Brow Beat

Patrice O’Neal’s Hilarious and Bittersweet Farewell

Patrice O’Neal in Los Angeles last September.

Photo by Frederick M. Brown/Getty Images

In stand-up comedy, the term “crowd work” refers to improvised interaction with the audience. Most comedians practice at least the most primitive forms of crowd work. “How’s everybody feeling tonight,” for instance.

Patrice O’Neal, who died last November just shy of his 42nd birthday, did much, much more.* As he says during the six and a half minutes of crowd work that open his final comedy album, Mr. P, out today, “I like to know who I’m here… fuckin’… trying to fuckin’ make laugh and shit.” (In addition to working the crowd, O’Neal worked more than a little blue.)

His interlocutor at that particular moment is a man he’s already put on the defensive, a man whose date seemed less than excited when the show began. After pointing this out, O’Neal reads the man’s body language and decides he really doesn’t like the woman he’s with. Then he makes fun of the man for getting touchy, and finally he asks the woman how old she is in order to contrast her with a younger woman sitting nearby, whose comeliness O’Neal has already commented on. (O’Neal could be egregiously sexist, even misogynistic—about which more below.)

By needling his crowd like this, O’Neal manages to peel away the social niceties that keep people guarded and nervous—and less likely to laugh. And so, once he’s ready, he can start talking about his life, often without even really telling jokes, and absolutely kill.

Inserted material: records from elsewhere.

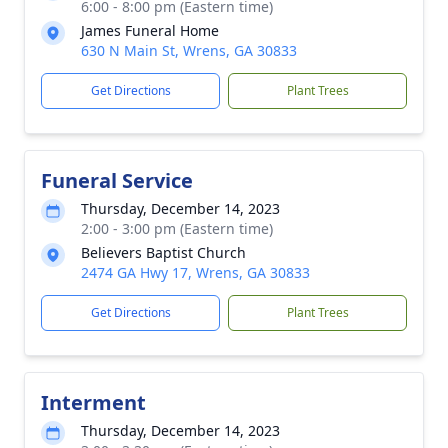
6:00 - 8:00 pm (Eastern time)
James Funeral Home
630 N Main St, Wrens, GA 30833
Get Directions
Plant Trees
Funeral Service
Thursday, December 14, 2023
2:00 - 3:00 pm (Eastern time)
Believers Baptist Church
2474 GA Hwy 17, Wrens, GA 30833
Get Directions
Plant Trees
Interment
Thursday, December 14, 2023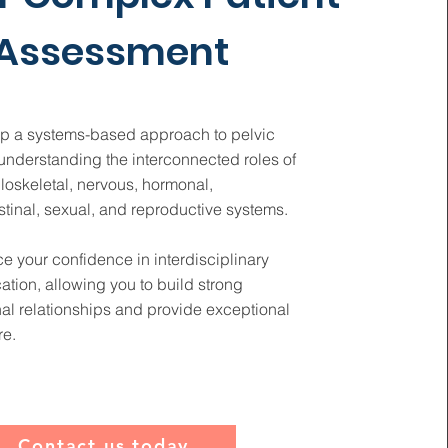
Assessment
p a systems-based approach to pelvic
understanding the interconnected roles of
loskeletal, nervous, hormonal,
stinal, sexual, and reproductive systems.
 your confidence in interdisciplinary
tion, allowing you to build strong
al relationships and provide exceptional
re.
Contact us today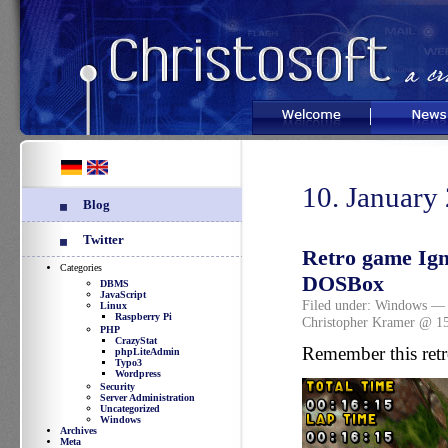
Welcome
News
10. January
Blog
Twitter
Retro game Ign
Categories
DOSBox
DBMS
JavaScript
Filed under:
Windows
— 
Linux
Raspberry Pi
Christopher Kramer @ 1
PHP
CrazyStat
Remember this ret
phpLiteAdmin
Typo3
Wordpress
Security
Server Administration
Uncategorized
Windows
Archives
Meta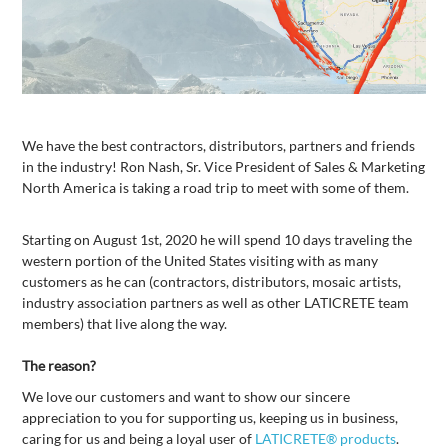
We have the best contractors, distributors, partners and friends
in the industry! Ron Nash, Sr. Vice President of Sales & Marketing
North America is taking a road trip to meet with some of them.
Starting on August 1st, 2020 he will spend 10 days traveling the
western portion of the United States visiting with as many
customers as he can (contractors, distributors, mosaic artists,
industry association partners as well as other LATICRETE team
members) that live along the way.
The reason?
We love our customers and want to show our sincere
appreciation to you for supporting us, keeping us in business,
caring for us and being a loyal user of
LATICRETE® products
.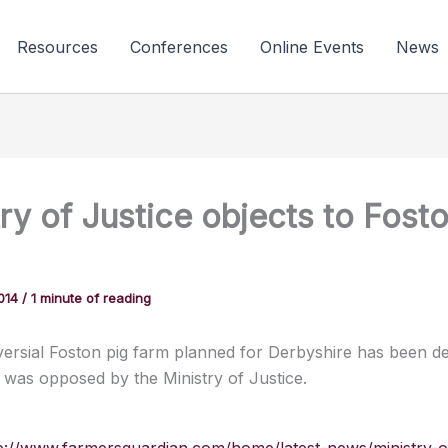
Resources
Conferences
Online Events
News
ry of Justice objects to Fost
2014
/
1 minute of reading
ersial Foston pig farm planned for Derbyshire has been de
t was opposed by the Ministry of Justice.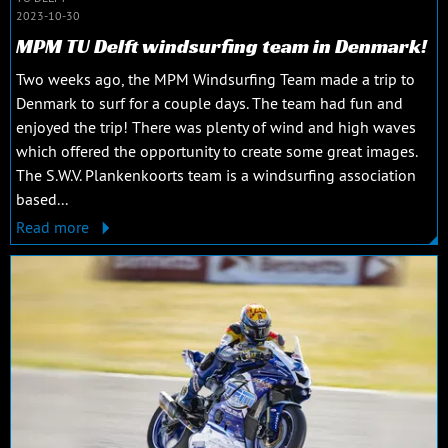
2023-10-30
MPM TU Delft windsurfing team in Denmark!
Two weeks ago, the MPM Windsurfing Team made a trip to
Denmark to surf for a couple days. The team had fun and
enjoyed the trip! There was plenty of wind and high waves
which offered the opportunity to create some great images.
The S.W.V. Plankenkoorts team is a windsurfing association
based...
Read more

On Mr. P, O’Neal pivots to a heartfelt reflection about how he doesn’t really care about massive tragedies as much as he should. “You ever have trouble giving a fuck about, like, shit that you supposed to give a fuck about?” he asks the crowd, after referring to the tsunami in Japan. Out of context, it is probably hard to understand the considerable laughter that line gets. It’s the laughter of recognition, the giddy laughter of people who are happy to be listening to a man who will be painfully honest with them for the next 90 minutes or so.

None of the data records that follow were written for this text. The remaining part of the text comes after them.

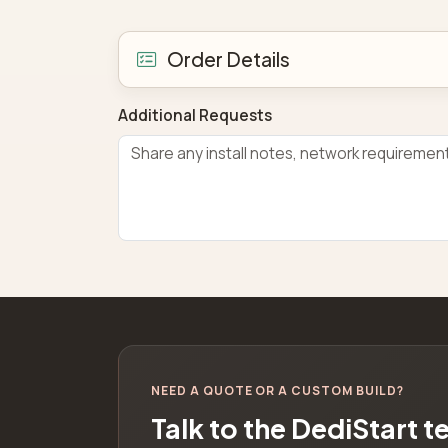
Order Details
Additional Requests
NEED A QUOTE OR A CUSTOM BUILD?
Talk to the DediStart 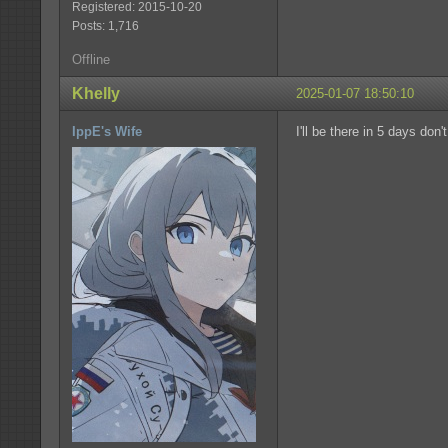
Registered: 2015-10-20
Posts: 1,716
Offline
Khelly
2025-01-07 18:50:10
IppE's Wife
I'll be there in 5 days don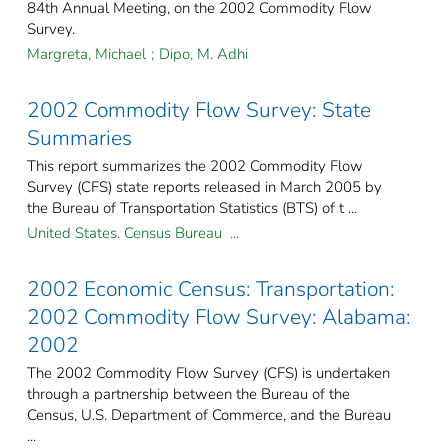
84th Annual Meeting, on the 2002 Commodity Flow
Survey.
Margreta, Michael
;
Dipo, M. Adhi
2002 Commodity Flow Survey: State
Summaries
This report summarizes the 2002 Commodity Flow
Survey (CFS) state reports released in March 2005 by
the Bureau of Transportation Statistics (BTS) of t ...
United States. Census Bureau ...
2002 Economic Census: Transportation:
2002 Commodity Flow Survey: Alabama:
2002
The 2002 Commodity Flow Survey (CFS) is undertaken
through a partnership between the Bureau of the
Census, U.S. Department of Commerce, and the Bureau
...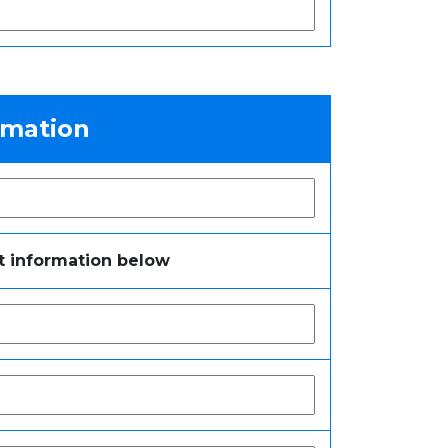
rmation
t information below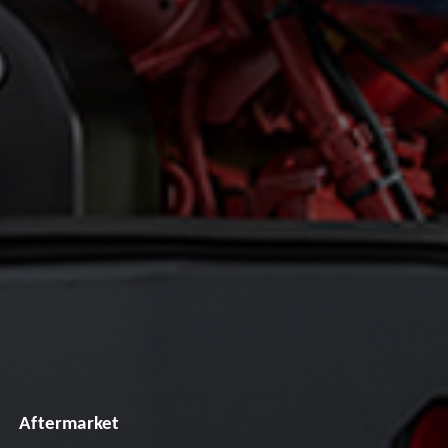
Aftermarket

During those 90 minutes O’Neal talks about money and sex, politics and power. He says that the fairest form of reparations would be to eliminate the federal income tax for African-Americans. And he goes back, again and again, hilariously, to the crowd. At one point, ready to launch into a bit about differences between white women and black women, he strikes up conversation with another man by asking what his name is. When the man tells him it’s Tolu, O’Neal just stops. He then launches into a hilarious, apparently improvised rant about black parents giving their children African names (O’Neal was named for Congolese leader Patrice Lumumba), and the ways that black and white kids respond to those names. The crowd dies. It’s the funniest track on the album.

O’Neal then goes into his bit about black and white women. “Women,” unfortunately, is probably not the term he uses most. In a great, searching interview with Marc Maron, O’Neal said he used to be “a terrible misogynist,” but that what turned out to be his last (and longest) relationship had changed him. He also says, in the course of that interview, “I generally don’t like what women are.” He means, in part, what society makes women—but his solutions to that situation were not exactly what you would call feminist. And O’Neal’s way of talking about women may be too much for some listeners to overcome. (Which he didn’t mind: “I hope everybody ain’t laughing,” he says on Mr. P, “because it’s no fun if everybody’s laughing. It’s always good to have somebody here saying, ‘That’s just… That’s not…’”)

“I’m not as angry at women as I used to be,” O’Neal says well into the set recorded for his final album. Judging from much of this routine, however, he was still, at the end of his too-short life, pretty angry. His interview with Maron demonstrates that he wasn’t afraid to examine the sources of that anger. And it’s one of the many sadnesses of O’Neal’s passing that we won’t get to find out where that examination might have taken him.

* This post originally misstated O’Neal’s age at the time of his death.